Edit the Main Drag concert review starting with "Main Drag Improvisers" and going on through "equally unique improvisers.", replacing "Wednesday" with "Thursday".

EXCERPTED PASSAGE:
◇ ◇ ◇ ◇ ◇ ◇ ◇

Saturday, January 27, 2024

Main Drag Improvisers Series: January 10, 2024

 January 10th kicked off the second year of the Wednesday series at Main Drag with three trios and two quartets. Despite some common threads of personnel, instrumentation, and even form between the sets, this was another night of five different worlds built by unique combinations of equally unique improvisers.

I had been particularly looking forward to the first set, featuring guitarist Gian Perez, electric bassist Tete Leguia, and drummer Nick Neuburg, all players with highly personal styles of extended techniques. Their combination of prepared guitar, prepared bass, and prepared drums produced many soundscapes of satisfying bizarreness. However, they began linearly without any “preparations”, though all had switched to the noisy side just a few minutes in. The whole set was full of these rapid shifts, but few felt abrupt; often one player focused more on lines while the other two were noise-ing, and vice versa. The bowings, scratchings, sticks between the strings, foam blocks rubbed on the drums, and all the other instrumental modifications were like a filter of absurdity rather than a visit to a separate dimension. These players always stood out from each other texturally, but this was ultimately a tight trio with well-timed dynamic ups and downs.


Though Nick Neuburg stayed on stage for the next group - another guitar-bass-drums trio - this one had a completely different vibe. Luke Rovinsky on guitar and Caleb Duval on acoustic bass kept up a sparking, crackling edge with plenty of effects pedals. This was a very loud set; in sustained peaks of volume the drums were lost in all the voltage. I appreciate the catharsis in this kind of playing, but hearing it live was definitely a bit overwhelming. Relief came when Rovinsky and Duval took a more percussive approach, resulting in fractured interplay with nothing too loud to hear. One of these percussive moments happened right at the beginning of the set. Like the previous trio - and another featuring Duval that I’ve reviewed earlier - this group held back a little for the first few minutes and then dug in. I wonder if this is a new form pattern that free improvisers are starting to fall into, like the “one more short one” at the end that everyone was doing back around 2016-18.



For his first trio of 2024, Stephen Gauci was joined by regular bassist Adam Lane and drummer Kevin Shea. One of today’s most unmistakable voices on the drums, Shea brings a steady stream of high intensity to this lineup. He certainly reacts to what Gauci and Lane are doing, but instead of punctuating their lines the way Colin Hinton does, he often lays down a roiling surface for them to clash and wrassle over. Shea makes his fair share of unexpected choices too; at one point this time he dropped out right as Gauci and Lane reached their climactic screech and skronk zone, leaving them to duke it out as a duo. Gauci switched to clarinet for this trio’s second episode; he blows just as wildly and brightly on this instrument as on tenor sax. What began as a would-be woody interlude soon escalated to the high harmonics, with the clarinet’s higher fundamental kicking things up yet another notch. Then Gauci was back to tenor for some extra fury before a clangorous Shea solo.

◇ ◇ ◇ ◇ ◇ ◇ ◇

GIVEN DATA:

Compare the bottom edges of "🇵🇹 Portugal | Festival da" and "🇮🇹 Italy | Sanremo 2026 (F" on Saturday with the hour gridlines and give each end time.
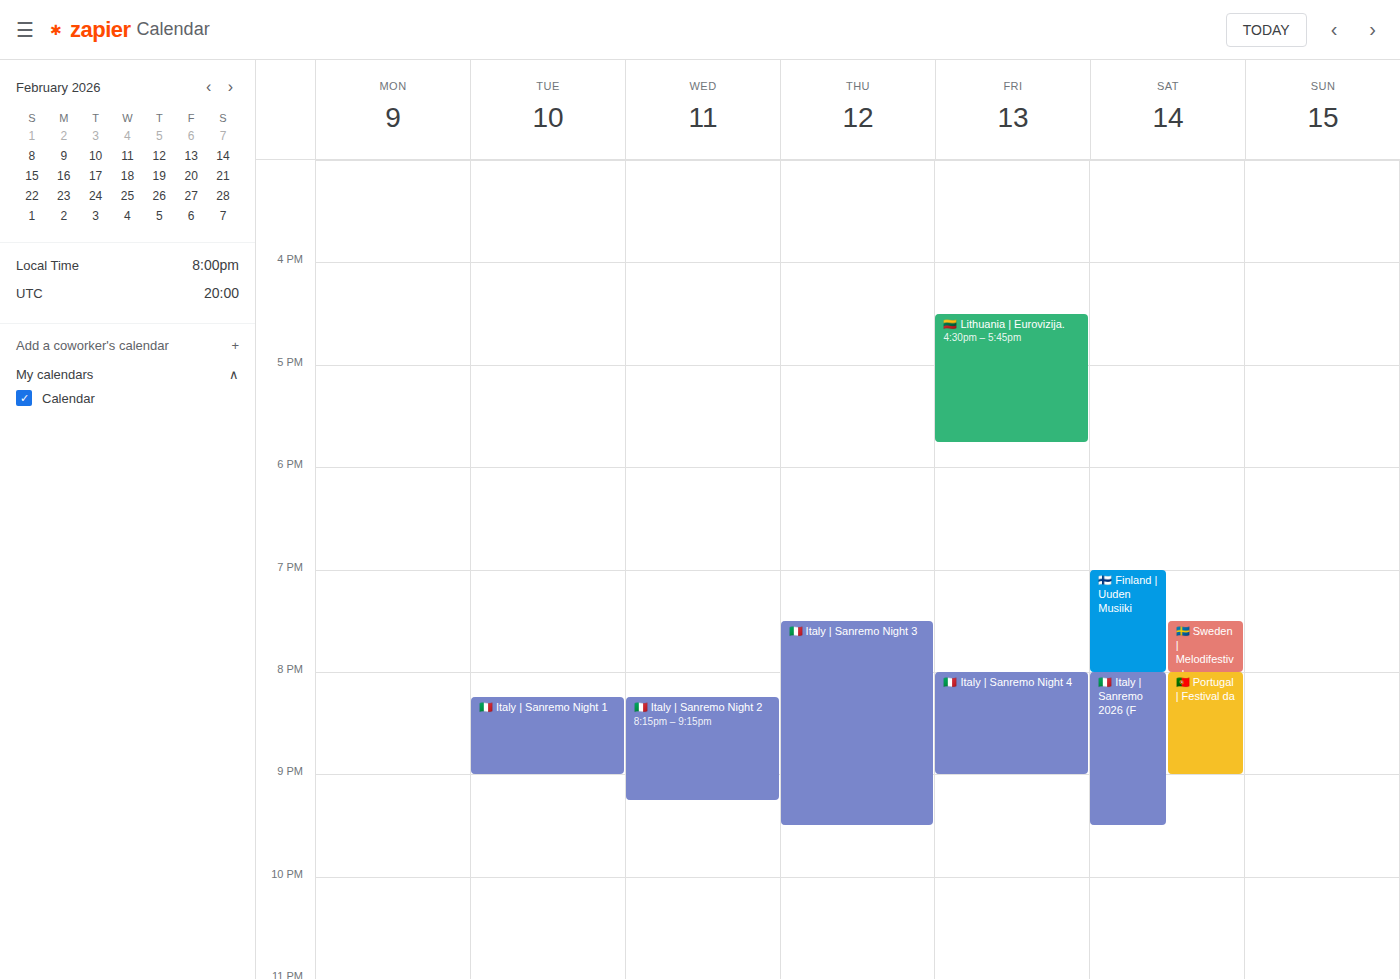
"🇵🇹 Portugal | Festival da": 21:00, exactly on the 21:00 line. "🇮🇹 Italy | Sanremo 2026 (F": 21:30, halfway between the 21:00 and 22:00 lines.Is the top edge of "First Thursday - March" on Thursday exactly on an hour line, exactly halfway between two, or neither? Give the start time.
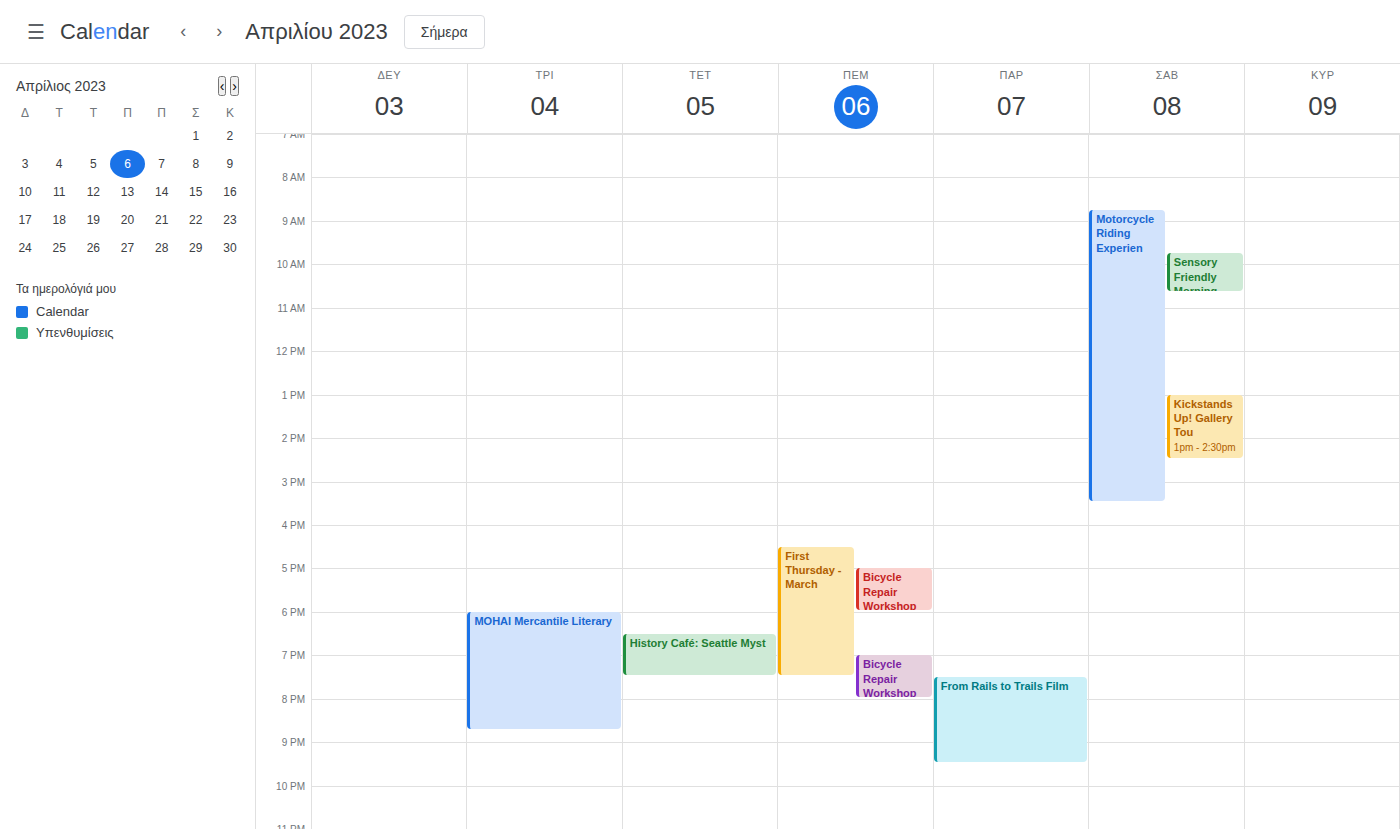
4:30 PM -- halfway between the 4 PM and 5 PM lines.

◇ ◇ ◇ ◇ ◇ ◇ ◇

TASK SOLUTION:
Main Drag Improvisers Series: January 10, 2024

 January 10th kicked off the second year of the Thursday series at Main Drag with three trios and two quartets. Despite some common threads of personnel, instrumentation, and even form between the sets, this was another night of five different worlds built by unique combinations of equally unique improvisers.